If a function call is guaranteed to never be inlined, then it's ok to mark the declaration as not returning undef/poison.
But you can't mark the function definition as such, since the function may in fact return a poison and then you end up with UB.
For AMD's special load intrinsics, it's fine to mark them as non-undef/poison as long as they are not lowered to vanilla load instructions in SelDag. As then the lowering would be wrong. You need to keep the façade until assembly time.
The semantics needs to be consistent throughout the pipeline. It's ok to "lie" about the semantics of something, as long as the compiler never gets to see the real thing. The real stuff can only meet at linker time. At that point there's no poison or undef values, and therefore your promises about a function/instruction not returning undef/poison are correct.

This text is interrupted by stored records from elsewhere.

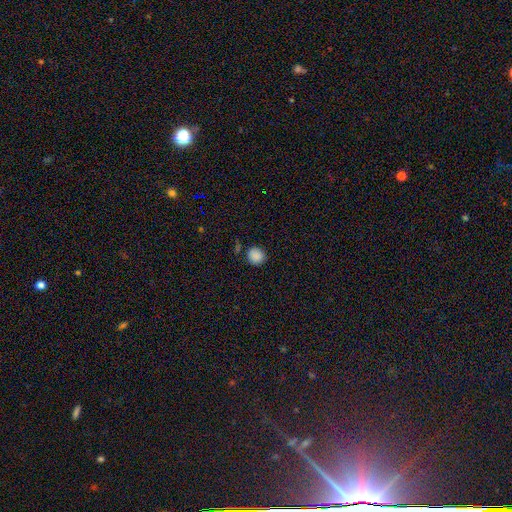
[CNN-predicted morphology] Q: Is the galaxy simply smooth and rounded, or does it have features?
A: smooth — 86%.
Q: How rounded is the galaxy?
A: round — 83%.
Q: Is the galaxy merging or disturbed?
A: none — 81%.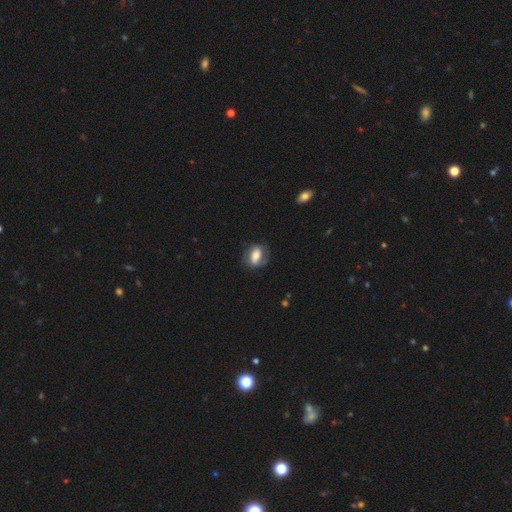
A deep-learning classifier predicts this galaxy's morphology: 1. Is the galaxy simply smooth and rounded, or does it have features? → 48% featured or disk, 44% smooth, 7% star or artifact.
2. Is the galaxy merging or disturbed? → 66% none, 21% minor disturbance, 12% major disturbance, 2% merger.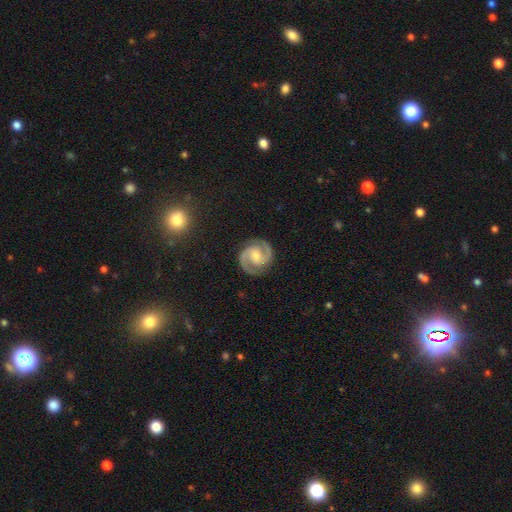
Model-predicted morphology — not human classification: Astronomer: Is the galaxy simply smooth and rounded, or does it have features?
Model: featured or disk — 92%.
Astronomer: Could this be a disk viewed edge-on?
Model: no — 98%.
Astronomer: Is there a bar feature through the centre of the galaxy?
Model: no — 43% (runner-up: weak, 41%).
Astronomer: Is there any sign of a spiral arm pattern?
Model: yes — 99%.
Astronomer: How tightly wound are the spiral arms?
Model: medium — 49% (runner-up: tight, 45%).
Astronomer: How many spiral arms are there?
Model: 2 — 94%.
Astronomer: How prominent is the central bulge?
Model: moderate — 51% (runner-up: small, 43%).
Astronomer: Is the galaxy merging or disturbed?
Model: none — 87%.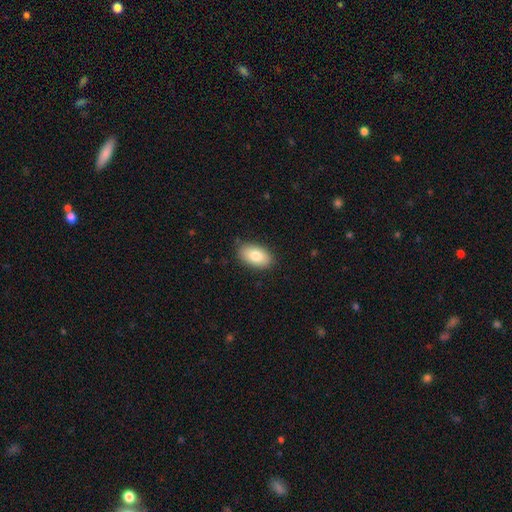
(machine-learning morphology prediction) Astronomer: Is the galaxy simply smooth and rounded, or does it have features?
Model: smooth — 81%.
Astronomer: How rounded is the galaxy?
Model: in between — 93%.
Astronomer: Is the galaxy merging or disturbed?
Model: none — 86%.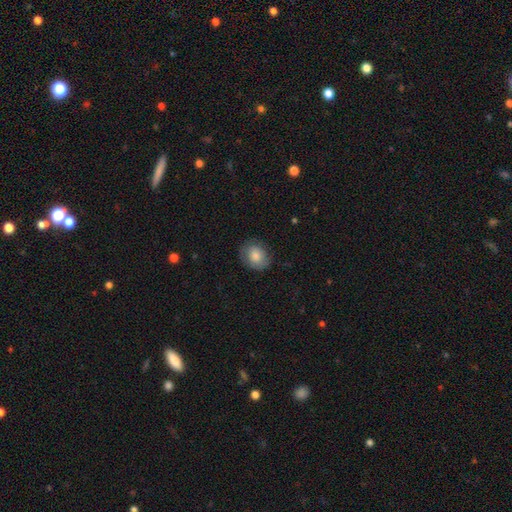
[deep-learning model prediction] smooth_or_featured: smooth (p=0.79) [alt: featured or disk p=0.14]
how_rounded: round (p=0.61) [alt: in between p=0.38]
merging: none (p=0.77) [alt: minor disturbance p=0.17]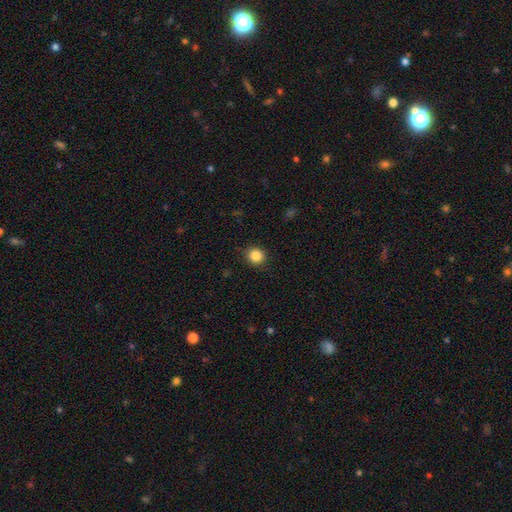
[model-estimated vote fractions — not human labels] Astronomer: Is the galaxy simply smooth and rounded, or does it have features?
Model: smooth — 86%.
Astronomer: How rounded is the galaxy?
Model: round — 91%.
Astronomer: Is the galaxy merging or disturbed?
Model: none — 89%.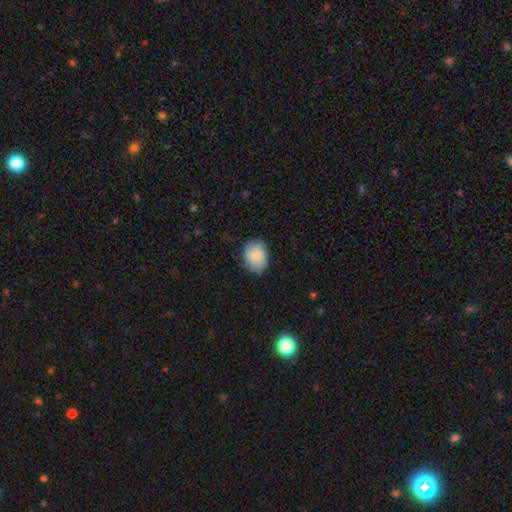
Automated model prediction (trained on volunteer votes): Q: Smooth or featured?
A: smooth (84%); runner-up: featured or disk (9%)
Q: How rounded?
A: in between (62%); runner-up: round (37%)
Q: Merging?
A: none (80%); runner-up: minor disturbance (16%)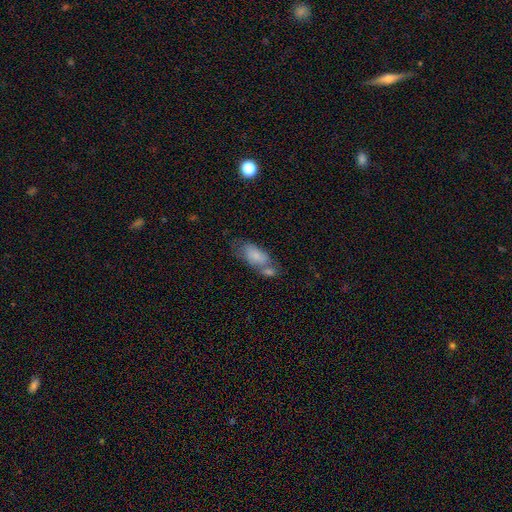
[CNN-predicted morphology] smooth 73%, featured or disk 20%, star or artifact 8%. Down the decision tree: how rounded — in between (87%); merging — merger (46%).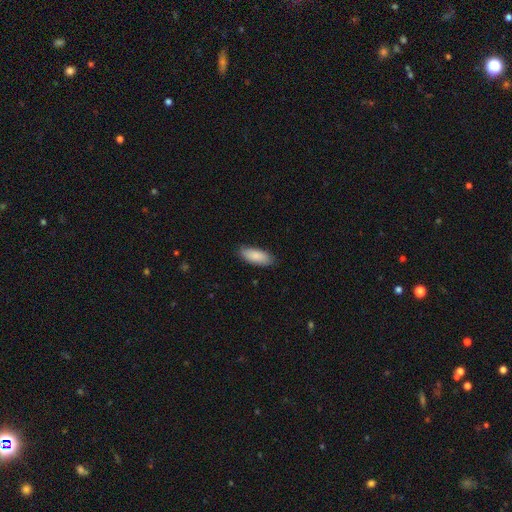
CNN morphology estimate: A smooth galaxy with no disk features (87%) that is in between round and cigar-shaped (78%).

Vote fractions:
- Smooth or featured? smooth: 87% / featured or disk: 8% / star or artifact: 6%
- How rounded? in between: 78% / cigar-shaped: 21% / round: 2%
- Merging? none: 84% / minor disturbance: 12% / major disturbance: 2% / merger: 1%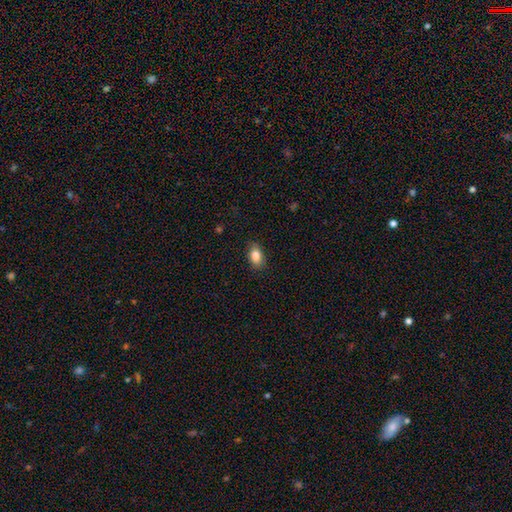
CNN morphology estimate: type=smooth (85%); roundness=in between (86%); merging=none (86%).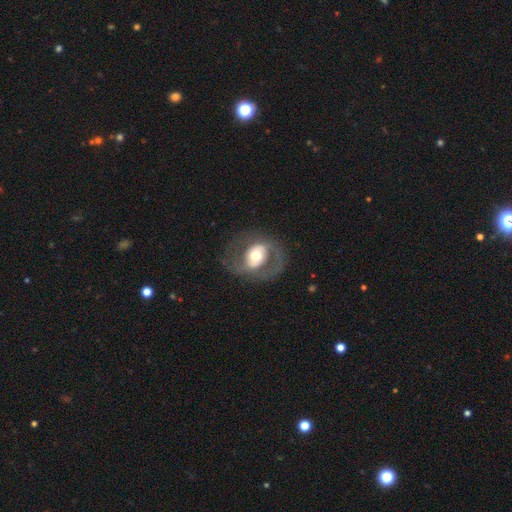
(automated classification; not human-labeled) A featured or disk galaxy (70%) with no bar (53%), spiral arms (66%) and a moderate central bulge (59%).

Vote fractions:
- Smooth or featured? featured or disk: 70% / smooth: 24% / star or artifact: 6%
- Edge-on disk? no: 96% / yes: 4%
- Bar? no: 53% / weak: 30% / strong: 17%
- Spiral arms? yes: 66% / no: 34%
- Bulge size? moderate: 59% / large: 31% / small: 6% / dominant: 3% / none: 1%
- Merging? none: 67% / major disturbance: 16% / minor disturbance: 16% / merger: 1%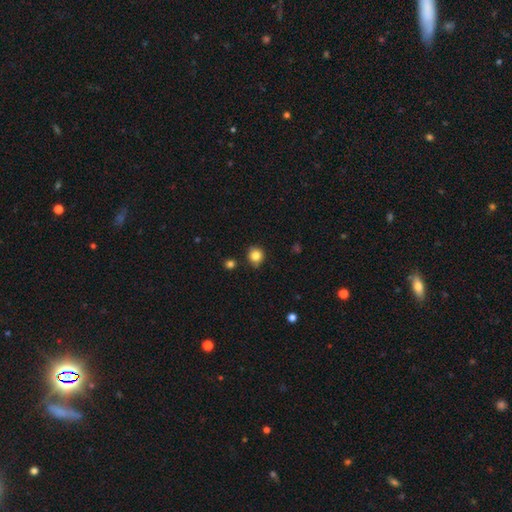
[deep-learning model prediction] Q: Smooth or featured?
A: smooth (83%); runner-up: star or artifact (11%)
Q: How rounded?
A: round (86%); runner-up: in between (13%)
Q: Merging?
A: none (84%); runner-up: minor disturbance (12%)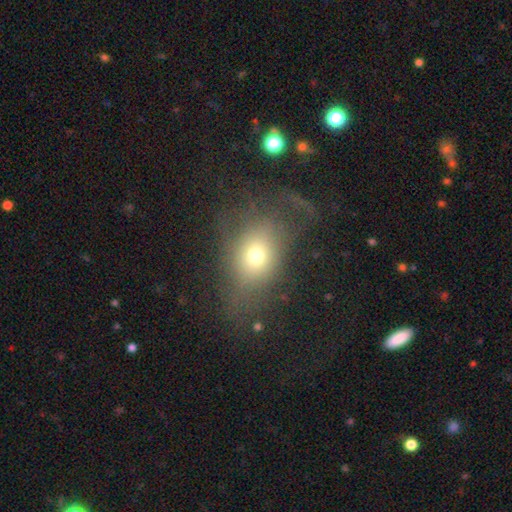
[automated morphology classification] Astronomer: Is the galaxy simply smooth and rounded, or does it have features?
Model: smooth — 62%.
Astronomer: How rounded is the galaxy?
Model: in between — 58% (runner-up: round, 40%).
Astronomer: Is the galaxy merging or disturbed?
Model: none — 49% (runner-up: major disturbance, 28%).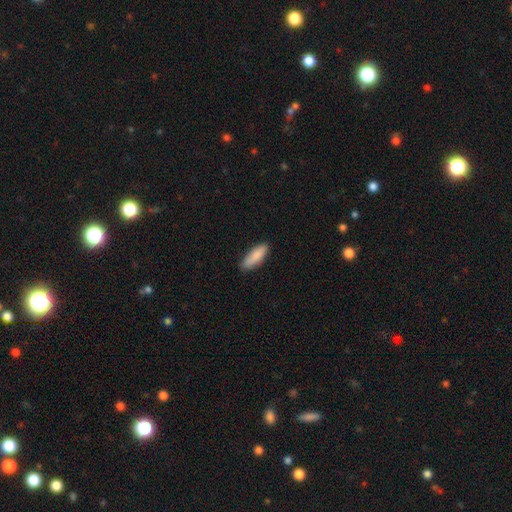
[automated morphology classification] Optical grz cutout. It shows a smooth galaxy with no disk features (86%) that is in between round and cigar-shaped (54%). Merging: none (82%).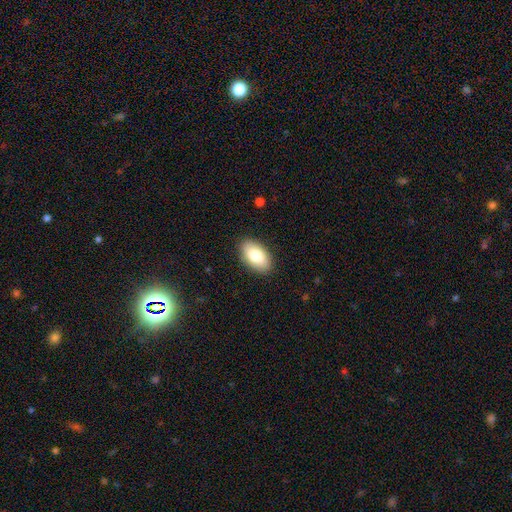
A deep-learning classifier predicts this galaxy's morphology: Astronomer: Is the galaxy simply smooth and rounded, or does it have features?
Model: smooth — 83%.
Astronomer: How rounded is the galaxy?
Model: in between — 94%.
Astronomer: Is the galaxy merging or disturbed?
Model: none — 88%.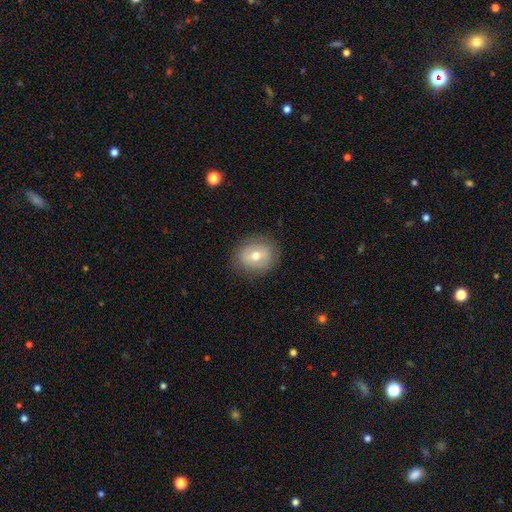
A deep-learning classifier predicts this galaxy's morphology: type=smooth (57%); roundness=round (66%); merging=none (83%).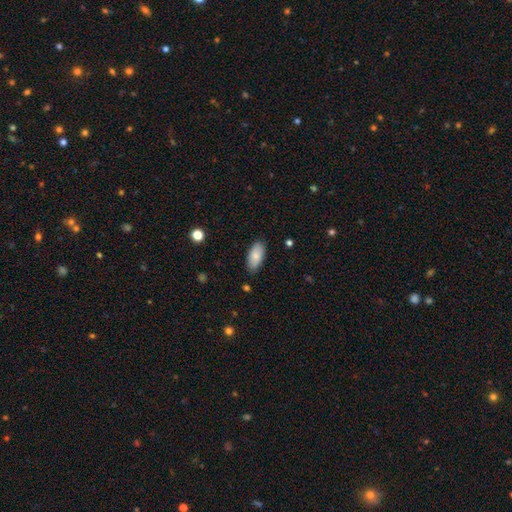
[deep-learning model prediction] This is clearly a smooth galaxy (84%). How rounded: clearly in between (92%). Merging: clearly none (84%).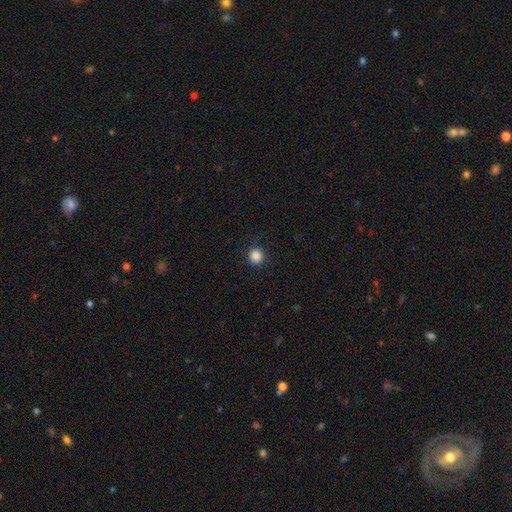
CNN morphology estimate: Smooth or featured? Predicted: smooth (p=0.87). How rounded? Predicted: round (p=0.92). Merging? Predicted: none (p=0.90).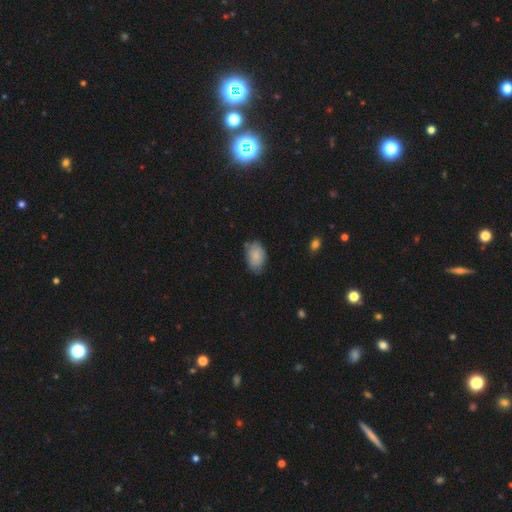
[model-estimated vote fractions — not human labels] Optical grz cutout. It shows a smooth galaxy with no disk features (84%) that is in between round and cigar-shaped (88%). Merging: none (66%).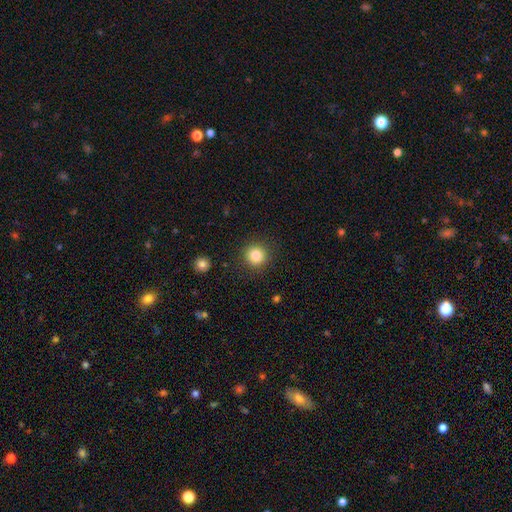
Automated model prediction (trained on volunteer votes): A smooth galaxy with no disk features (84%) that is round (94%).

Vote fractions:
- Smooth or featured? smooth: 84% / star or artifact: 11% / featured or disk: 6%
- How rounded? round: 94% / in between: 5% / cigar-shaped: 1%
- Merging? none: 90% / minor disturbance: 6% / major disturbance: 2% / merger: 1%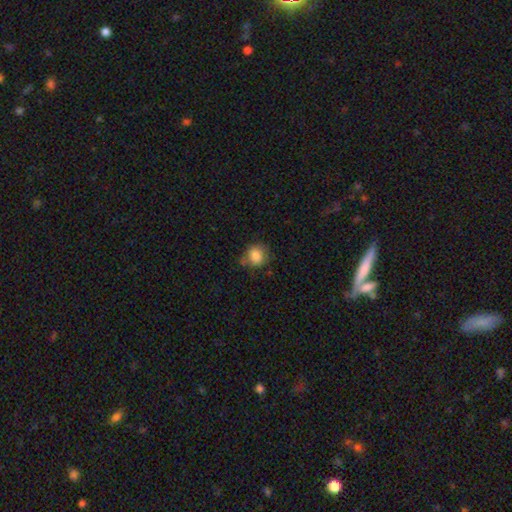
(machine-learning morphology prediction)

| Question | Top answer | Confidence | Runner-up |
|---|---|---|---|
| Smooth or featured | smooth | 82% | star or artifact (9%) |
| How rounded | round | 78% | in between (21%) |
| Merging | none | 67% | minor disturbance (23%) |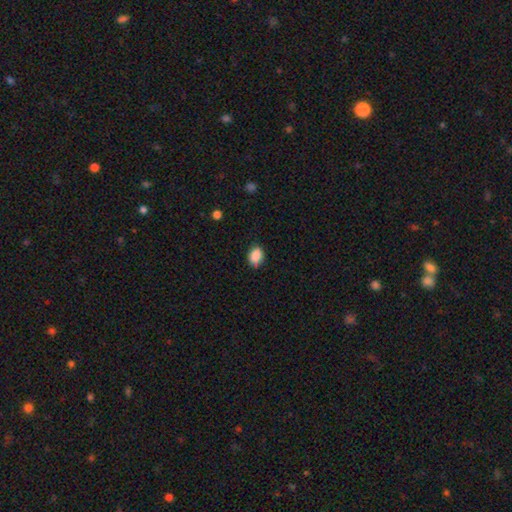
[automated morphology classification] smooth 88%, star or artifact 8%, featured or disk 4%. Down the decision tree: how rounded — in between (71%); merging — none (77%).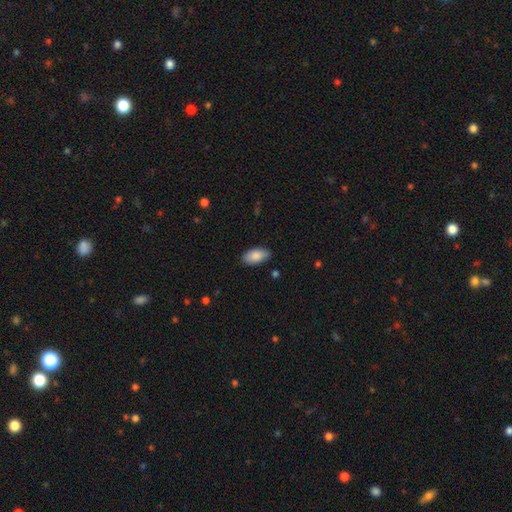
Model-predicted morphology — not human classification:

That's why you can give whatever semantics you want to declarations, as long as you only see the definition in assembly/SelDag and the semantics you promised correspond to the asm/SelDag thing.
My 2 cents:
For the interp intrinsic even the underlying memory is sort of known to never contain poison. The data ultimately comes from an export out of a vertex shader, and *that* data could be poison, but there's a lot of fixed function hardware machinery in-between and we can always pretend that this machinery has a "freeze" somewhere. (This prevents a hypothetical transform that constant-propagates poison from the vertex shader into the fragment shader, but I really don't think that such a transform is useful for performance.)
I'm less comfortable about saying that readlane cannot create poison. Reading from an out-of-range lane is basically like reading from an arbitrary uninitialized register, which is basically the ur-version of poison. I'm not sure that it matters, but it *may* matter via fun facts like: readlane is memory(none), but if you duplicate it and the source lane is out of range, you may get different results from the duplicates. Even readfirstlane is "interesting": the only way for readfirstlane to return poison is if the input is poison; however it is sufficient for the input *in a different thread* to be poison. There may be dragons there.
Apart from that, I'm generally in favor of this change.
If we are agreed that intrinsics that map down to a normal arithmetic instruction should propagate poison, then I will rework this patch with a new NoCreatePoison intrinsic attribute.
Bunch more could be handled (I can’t name one that shouldn’t)